EXCERPT:
□ □ □ □ □
MAN DOWN

The plight of American soldiers suffering from PTSD as they return from combat in the Middle East is a serious issue, one that frankly deserves more sensitive treatment than that afforded it by writer Adam Simon and director Dito Montiel in “Man Down.” Attempting to be both a truthful psychological study and a tense family-oriented thriller, it succeeds as neither.

The film does demonstrate, however, that despite his string of off-screen problems, Shia LaBeouf remains an actor of commitment and depth. He plays Gabe Drummer, a family man with loving wife Natalie (Kate Mara) and adorable son Johnny (Charlie Shotwell) who, along with Devin (Jai Courtnry), the pal who was virtually his adoptive brother, joins the Marines in the aftermath of 9/11. After typically grueling training under taskmaster Drill Sergeant Miller (Tory Kittles) at Camp Lejeune, the two are sent off to Afghanistan, though Devin is left behind at home for a time because of an injured arm. They wind up in a firefight against Taliban forces in a small town, an encounter that ends tragically and sends Gabe to a session with staff psychologist Peyton (Gary Oldman), who encourages him to come to terms with what happened.

Gabe’s return home is portrayed in an unsettling light. America has become a dystopian place of bombed-out buildings and empty streets. Accompanied by Devin, he searches desperately for his son, and after an encounter with a mumbling derelict (Clifton Collins, Jr.), discovers that the boy is being held captive in what is apparently some sort of juvenile prison facility. He thereupon undertakes an assault on the place to free him.
□ □ □ □ □
DATA EXTRACTS:
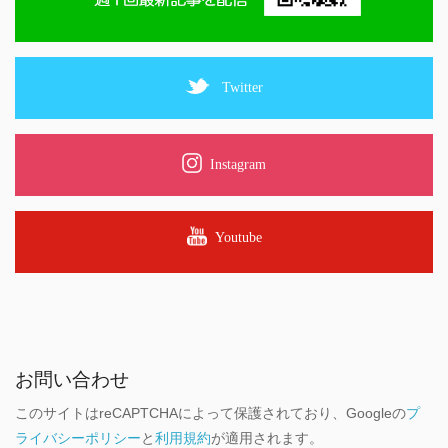
Twitter
Instagram
Youtube
お問い合わせ
このサイトはreCAPTCHAによって保護されており、Googleの
プ
ライバシーポリシー
と
利用規約
が適用されます。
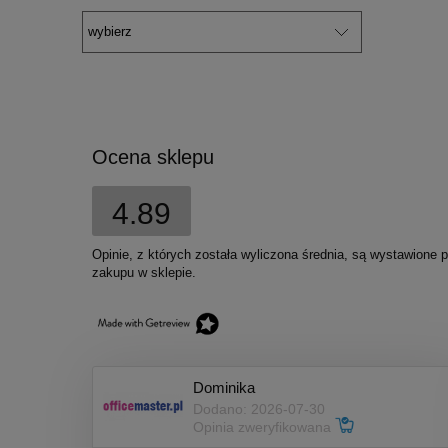
Ocena sklepu
4.89
Opinie, z których została wyliczona średnia, są wystawione 
zakupu w sklepie.
Dominika
Dodano: 2026-07-30
Opinia zweryfikowana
□ □ □ □ □
TASKS TO CARRY OUT:
[1] Answer these questions from the "Man Down" review:
(a) Who directed "Man Down"?
(b) At what camp does Gabe undergo training?
(c) Where does Gabe discover that his son is being held captive?
[2] From the "Man Down" review, extract the passage running from "Gabe’s return home" to "to free him.".

SOLUTIONS:
[1]
(a) Dito Montiel
(b) Camp Lejeune
(c) In what is apparently some sort of juvenile prison facility

[2]
Gabe’s return home is portrayed in an unsettling light. America has become a dystopian place of bombed-out buildings and empty streets. Accompanied by Devin, he searches desperately for his son, and after an encounter with a mumbling derelict (Clifton Collins, Jr.), discovers that the boy is being held captive in what is apparently some sort of juvenile prison facility. He thereupon undertakes an assault on the place to free him.